Rating: 3.5/5
In Originals, author Adam Grant describes the character traits of original thinkers and common threads that led to successful ideas/movements. He draws from women’s suffrage leaders, activists, and inventors to piece together a narrative of what it means to be original. He lays out specific suggestions for how you can encourage more originality in your work and how to avoid common pitfalls like groupthink. If you liked Give and Take, you’ll enjoy this one.
Quotes
On being too risk averse to new ideas and rejecting ideas that will end up working.
Managers tend to be too risk averse.

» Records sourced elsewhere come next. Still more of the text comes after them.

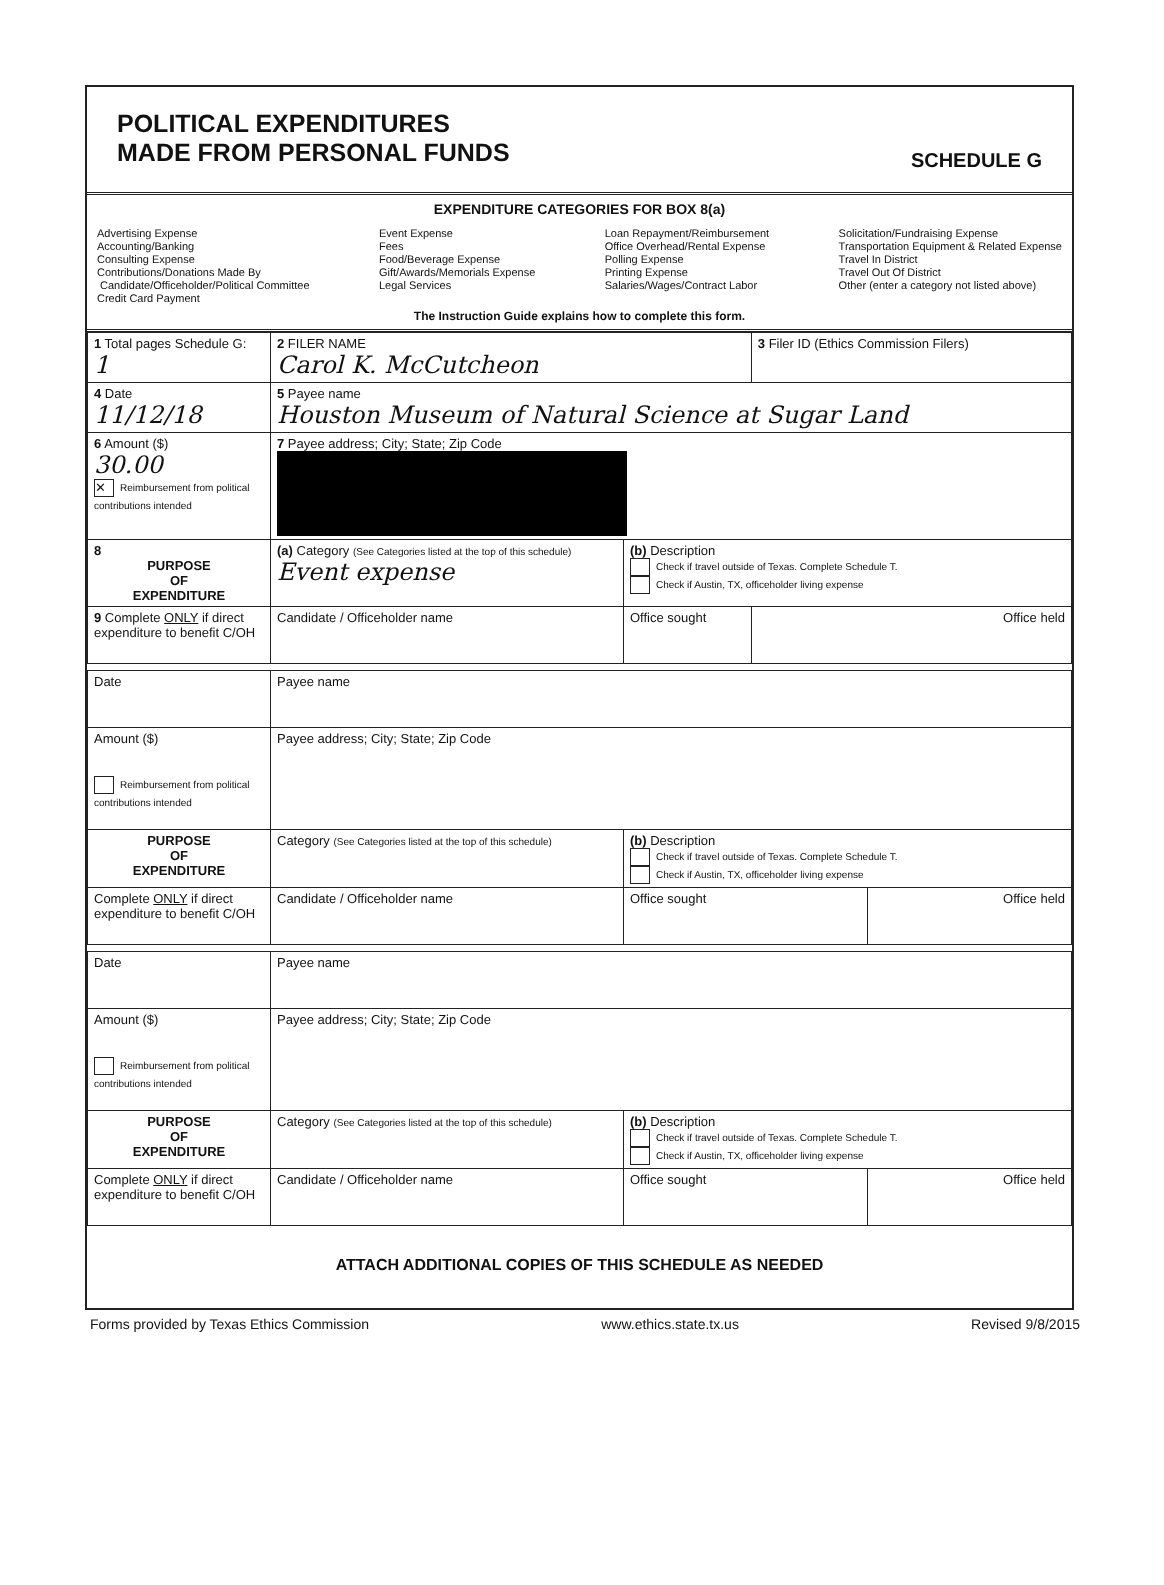POLITICAL EXPENDITURES
MADE FROM PERSONAL FUNDS
SCHEDULE G
EXPENDITURE CATEGORIES FOR BOX 8(a)
Advertising Expense
Accounting/Banking
Consulting Expense
Contributions/Donations Made By
Candidate/Officeholder/Political Committee
Credit Card Payment
Event Expense
Fees
Food/Beverage Expense
Gift/Awards/Memorials Expense
Legal Services
Loan Repayment/Reimbursement
Office Overhead/Rental Expense
Polling Expense
Printing Expense
Salaries/Wages/Contract Labor
Solicitation/Fundraising Expense
Transportation Equipment & Related Expense
Travel In District
Travel Out Of District
Other (enter a category not listed above)
The Instruction Guide explains how to complete this form.
| 1 Total pages Schedule G: 1 | 2 FILER NAME Carol K. McCutcheon | | 3 Filer ID (Ethics Commission Filers) |
| 4 Date 11/12/18 | 5 Payee name Houston Museum of Natural Science at Sugar Land | | |
| 6 Amount ($) 30.00 ✕ Reimbursement from political contributions intended | 7 Payee address; City; State; Zip Code | | |
| 8 PURPOSE OF EXPENDITURE | (a) Category (See Categories listed at the top of this schedule) Event expense | (b) Description Check if travel outside of Texas. Complete Schedule T. Check if Austin, TX, officeholder living expense | |
| 9 Complete ONLY if direct expenditure to benefit C/OH | Candidate / Officeholder name | Office sought | Office held |
| Date | Payee name | | |
| Amount ($) Reimbursement from political contributions intended | Payee address; City; State; Zip Code | | |
| PURPOSE OF EXPENDITURE | Category (See Categories listed at the top of this schedule) | (b) Description Check if travel outside of Texas. Complete Schedule T. Check if Austin, TX, officeholder living expense | |
| Complete ONLY if direct expenditure to benefit C/OH | Candidate / Officeholder name | Office sought | Office held |
| Date | Payee name | | |
| Amount ($) Reimbursement from political contributions intended | Payee address; City; State; Zip Code | | |
| PURPOSE OF EXPENDITURE | Category (See Categories listed at the top of this schedule) | (b) Description Check if travel outside of Texas. Complete Schedule T. Check if Austin, TX, officeholder living expense | |
| Complete ONLY if direct expenditure to benefit C/OH | Candidate / Officeholder name | Office sought | Office held |
ATTACH ADDITIONAL COPIES OF THIS SCHEDULE AS NEEDED
Forms provided by Texas Ethics Commission www.ethics.state.tx.us Revised 9/8/2015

They focus on the costs of investing in bad ideas rather than the benefits of piloting good ones, which leads them to commit a large number of false negatives.
Adam describes the issue of being trapped in prototypes – comparing new ideas to prototypes that have showed promise in the past.
In the face of uncertainty, our first instinct is often to reject novelty, looking for reasons why unfamiliar concepts might fail. When managers vet novel ideas, they’re in an evaluative mindset. To protect themselves against the risk of a bad bet, the compare the new notion on the table to templates of ideas that have succeeded in the past.
This quote emphasized why it’s critical to overcommunicate your ideas.
You know the lyrics and the melody of your idea by heart. By that point, it’s no longer possible to imagine what it sounds like to an audience that’s listening to it for the first time. This explains why we undercommunicate our ideas. They’re already so familiar to us that we underestimate how much exposure an audience needs to comprehend and buy into them.
Middle status conformity – When you’re not a super high performer (with the credibility to fail) or a super low performer (with nothing to lose), workers tend to play it safe fearing they could lose it all.
Transparency isn’t always the best policy…Originals need to occasionally reframe their ideas to appeal to their audience. (Reference of smuggling women’s voting rights into discussions around home protection).
On combining the leader’s vision while connecting workers directly to the customer…
People are inspired to achieve the highest performance when leaders describe a vision and then allow customers to bring it to life with a personal story. The leader’s message provides an overarching vision to start the car, and the personal story steps on the accelerator.
Is it better to describe the benefits of changing or the potential losses of not changing?
It depends on whether they perceive the new behavior as safe or risky. If they think the behavior is safe, we should emphasize all of the good things that will happen if they do it…When people believe a behavior is risky, that approach doesn’t work. They’re already comfortable with the status quo so the benefits of change aren’t attractive and the stop system kicks in. Instead, we need to de-stabilize the status quo and emphasize the bad things that will happen if they don’t change…The prospect of a certain loss brings the go system online.
Create a gap between the amazing future you describe and the current state of affairs.